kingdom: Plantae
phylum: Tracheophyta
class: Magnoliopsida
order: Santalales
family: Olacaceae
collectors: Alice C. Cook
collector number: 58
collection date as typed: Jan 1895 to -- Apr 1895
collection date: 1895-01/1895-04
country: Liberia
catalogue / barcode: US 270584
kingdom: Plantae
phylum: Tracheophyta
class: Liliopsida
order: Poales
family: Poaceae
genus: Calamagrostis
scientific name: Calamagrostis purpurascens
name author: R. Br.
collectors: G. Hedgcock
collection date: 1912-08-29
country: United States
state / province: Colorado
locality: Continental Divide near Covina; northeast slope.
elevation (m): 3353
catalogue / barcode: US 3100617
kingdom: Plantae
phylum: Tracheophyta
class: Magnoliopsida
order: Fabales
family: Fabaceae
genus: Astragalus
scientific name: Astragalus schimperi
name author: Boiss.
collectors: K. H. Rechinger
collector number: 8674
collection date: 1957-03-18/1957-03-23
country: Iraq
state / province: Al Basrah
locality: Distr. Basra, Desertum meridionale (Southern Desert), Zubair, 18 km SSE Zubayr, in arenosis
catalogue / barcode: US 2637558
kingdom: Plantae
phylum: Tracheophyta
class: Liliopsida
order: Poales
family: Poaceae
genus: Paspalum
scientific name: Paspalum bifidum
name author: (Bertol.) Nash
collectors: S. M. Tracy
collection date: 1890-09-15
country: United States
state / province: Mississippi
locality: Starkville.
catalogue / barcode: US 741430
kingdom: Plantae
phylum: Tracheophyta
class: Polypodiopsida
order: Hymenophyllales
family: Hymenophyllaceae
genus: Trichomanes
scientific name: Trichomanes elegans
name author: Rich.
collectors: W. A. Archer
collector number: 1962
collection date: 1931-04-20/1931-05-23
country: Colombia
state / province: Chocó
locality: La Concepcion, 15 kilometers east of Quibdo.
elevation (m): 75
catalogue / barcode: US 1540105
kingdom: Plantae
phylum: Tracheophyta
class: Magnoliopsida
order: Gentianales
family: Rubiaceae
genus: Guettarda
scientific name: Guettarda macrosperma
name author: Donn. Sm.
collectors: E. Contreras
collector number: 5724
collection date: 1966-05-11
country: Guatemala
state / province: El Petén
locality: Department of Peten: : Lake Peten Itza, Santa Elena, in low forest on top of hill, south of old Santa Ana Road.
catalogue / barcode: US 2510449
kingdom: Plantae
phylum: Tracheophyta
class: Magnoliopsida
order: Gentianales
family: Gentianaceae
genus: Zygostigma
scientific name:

****

THE TASK: Reproduce every line of the listing above word for word, keeping each line's wording and order unchanged.

EXERCISE RESPONSE:
kingdom: Plantae
phylum: Tracheophyta
class: Magnoliopsida
order: Santalales
family: Olacaceae
collectors: Alice C. Cook
collector number: 58
collection date as typed: Jan 1895 to -- Apr 1895
collection date: 1895-01/1895-04
country: Liberia
catalogue / barcode: US 270584
kingdom: Plantae
phylum: Tracheophyta
class: Liliopsida
order: Poales
family: Poaceae
genus: Calamagrostis
scientific name: Calamagrostis purpurascens
name author: R. Br.
collectors: G. Hedgcock
collection date: 1912-08-29
country: United States
state / province: Colorado
locality: Continental Divide near Covina; northeast slope.
elevation (m): 3353
catalogue / barcode: US 3100617
kingdom: Plantae
phylum: Tracheophyta
class: Magnoliopsida
order: Fabales
family: Fabaceae
genus: Astragalus
scientific name: Astragalus schimperi
name author: Boiss.
collectors: K. H. Rechinger
collector number: 8674
collection date: 1957-03-18/1957-03-23
country: Iraq
state / province: Al Basrah
locality: Distr. Basra, Desertum meridionale (Southern Desert), Zubair, 18 km SSE Zubayr, in arenosis
catalogue / barcode: US 2637558
kingdom: Plantae
phylum: Tracheophyta
class: Liliopsida
order: Poales
family: Poaceae
genus: Paspalum
scientific name: Paspalum bifidum
name author: (Bertol.) Nash
collectors: S. M. Tracy
collection date: 1890-09-15
country: United States
state / province: Mississippi
locality: Starkville.
catalogue / barcode: US 741430
kingdom: Plantae
phylum: Tracheophyta
class: Polypodiopsida
order: Hymenophyllales
family: Hymenophyllaceae
genus: Trichomanes
scientific name: Trichomanes elegans
name author: Rich.
collectors: W. A. Archer
collector number: 1962
collection date: 1931-04-20/1931-05-23
country: Colombia
state / province: Chocó
locality: La Concepcion, 15 kilometers east of Quibdo.
elevation (m): 75
catalogue / barcode: US 1540105
kingdom: Plantae
phylum: Tracheophyta
class: Magnoliopsida
order: Gentianales
family: Rubiaceae
genus: Guettarda
scientific name: Guettarda macrosperma
name author: Donn. Sm.
collectors: E. Contreras
collector number: 5724
collection date: 1966-05-11
country: Guatemala
state / province: El Petén
locality: Department of Peten: : Lake Peten Itza, Santa Elena, in low forest on top of hill, south of old Santa Ana Road.
catalogue / barcode: US 2510449
kingdom: Plantae
phylum: Tracheophyta
class: Magnoliopsida
order: Gentianales
family: Gentianaceae
genus: Zygostigma
scientific name:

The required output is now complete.